-- Source data follows --

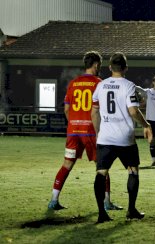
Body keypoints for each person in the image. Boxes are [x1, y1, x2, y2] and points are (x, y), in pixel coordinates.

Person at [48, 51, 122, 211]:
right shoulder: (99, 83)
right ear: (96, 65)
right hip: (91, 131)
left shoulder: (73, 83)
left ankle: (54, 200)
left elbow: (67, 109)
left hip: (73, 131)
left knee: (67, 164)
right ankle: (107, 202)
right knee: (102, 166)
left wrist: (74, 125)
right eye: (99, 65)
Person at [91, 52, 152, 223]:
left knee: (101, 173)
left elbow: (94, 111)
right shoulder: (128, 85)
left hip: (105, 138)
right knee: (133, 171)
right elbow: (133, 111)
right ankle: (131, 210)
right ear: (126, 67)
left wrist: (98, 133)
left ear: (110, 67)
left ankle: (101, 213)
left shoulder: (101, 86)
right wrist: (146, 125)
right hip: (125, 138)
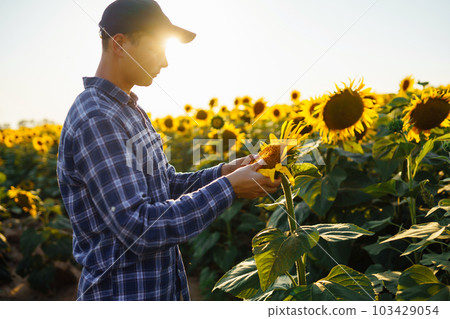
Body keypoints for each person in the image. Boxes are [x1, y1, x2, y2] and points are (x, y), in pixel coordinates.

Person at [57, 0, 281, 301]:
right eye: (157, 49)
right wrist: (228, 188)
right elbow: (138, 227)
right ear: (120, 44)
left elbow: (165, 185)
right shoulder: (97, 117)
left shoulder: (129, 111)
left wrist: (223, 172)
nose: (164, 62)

-- Source data concluded --

Exercise goal: The data above should be repeated exactly, minus any pictures.

The completed task:
Body keypoints for each person in the image. Boxes are [x1, y1, x2, y2] and points are (x, y), in pixel coordinates.

Person at [48, 51, 122, 211]:
right shoulder: (99, 83)
right ear: (96, 65)
right hip: (91, 131)
left shoulder: (73, 83)
left ankle: (54, 200)
left elbow: (67, 109)
left hip: (73, 131)
left knee: (67, 164)
right ankle: (107, 202)
right knee: (102, 166)
left wrist: (74, 125)
right eye: (99, 65)
Person at [91, 52, 152, 223]:
left knee: (101, 173)
left elbow: (94, 111)
right shoulder: (128, 85)
left hip: (105, 138)
right knee: (133, 171)
right elbow: (133, 111)
right ankle: (131, 210)
right ear: (126, 67)
left wrist: (98, 133)
left ear: (110, 67)
left ankle: (101, 213)
left shoulder: (101, 86)
right wrist: (146, 125)
right hip: (125, 138)
Body keypoints for each person in the image. Boxes are [x1, y1, x2, y2] and points are (x, y), in pixel coordinates.

Person at [57, 0, 281, 301]:
right eye: (157, 49)
right wrist: (228, 188)
right elbow: (138, 227)
right ear: (120, 44)
left elbow: (165, 185)
right shoulder: (97, 117)
left shoulder: (129, 111)
left wrist: (223, 172)
nose: (164, 62)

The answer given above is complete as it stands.